▶ **Questions on the material**
**1.** Using the pandas notes, decide whether each statement below agrees with the text, and support each yes or no with a direct quotation. (a) pandas is built on top of numpy. (b) A DataFrame is a three-dimensional array. (c) A DataFrame can be created from another DataFrame.
**2.** Rewrite the passage of the pandas notes that begins at the words "## CREATION OF" and stops after "df=pd.DataFrame()", changing "Lists" to "Python lists".

▶ **Source extract**
────────────────────────────────────────
# PANDAS

`pandas` is an open source library which provides data analysis tools for python programming language.It is built on top of `numpy` library which means it needs `numpy` to operate

## DataFrame

* It is a datastructure in pandas library
* DataFrame is a 2 Dimensional array which consists of rows and columns(tabular data)


In [3]:
import pandas as pd   #import pandas

Structure:

pd.DataFrame(data, index, columns, dtype, copy)

* Parameters of DataFrame:
    * data – The data from which the dataframe will be made
    * index – States the index from dataframe
    * columns – States the column label
    * dtype – The datatype for the dataframe
    * copy – Any copied data taken from inputs

## CREATION OF DATAFRAME

* A pandas DataFrame can be created using :

    * Lists
    * dict
    * list of dicts
    * Another DataFrame

### Empty DataFrame

In [8]:
df=pd.DataFrame()
df

In [9]:
print(df)

Empty DataFrame
Columns: []
Index: []


### Using Lists

In [11]:
#ex-1
data=[5,4,3,2,1,0]
df=pd.DataFrame(data)
────────────────────────────────────────
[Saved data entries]
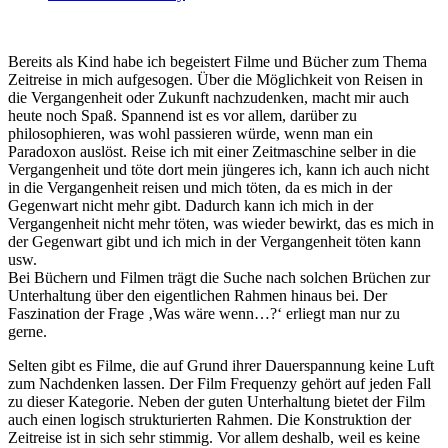
Bereits als Kind habe ich begeistert Filme und Bücher zum Thema
Zeitreise in mich aufgesogen. Über die Möglichkeit von Reisen in
die Vergangenheit oder Zukunft nachzudenken, macht mir auch
heute noch Spaß. Spannend ist es vor allem, darüber zu
philosophieren, was wohl passieren würde, wenn man ein
Paradoxon auslöst. Reise ich mit einer Zeitmaschine selber in die
Vergangenheit und töte dort mein jüngeres ich, kann ich auch nicht
in die Vergangenheit reisen und mich töten, da es mich in der
Gegenwart nicht mehr gibt. Dadurch kann ich mich in der
Vergangenheit nicht mehr töten, was wieder bewirkt, das es mich in
der Gegenwart gibt und ich mich in der Vergangenheit töten kann
usw.
Bei Büchern und Filmen trägt die Suche nach solchen Brüchen zur
Unterhaltung über den eigentlichen Rahmen hinaus bei. Der
Faszination der Frage ‚Was wäre wenn…?‘ erliegt man nur zu
gerne.
Selten gibt es Filme, die auf Grund ihrer Dauerspannung keine Luft
zum Nachdenken lassen. Der Film Frequenzy gehört auf jeden Fall
zu dieser Kategorie. Neben der guten Unterhaltung bietet der Film
auch einen logisch strukturierten Rahmen. Die Konstruktion der
Zeitreise ist in sich sehr stimmig. Vor allem deshalb, weil es keine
────────────────────────────────────────
▶ **Results by task**
**1.**
(a) Yes: "It is built on top of `numpy` library which means it needs `numpy` to operate"
(b) No: "DataFrame is a 2 Dimensional array which consists of rows and columns(tabular data)"
(c) Yes: "Another DataFrame"

**2.**
## CREATION OF DATAFRAME

* A pandas DataFrame can be created using :

    * Python lists
    * dict
    * list of dicts
    * Another DataFrame

### Empty DataFrame

In [8]:
df=pd.DataFrame()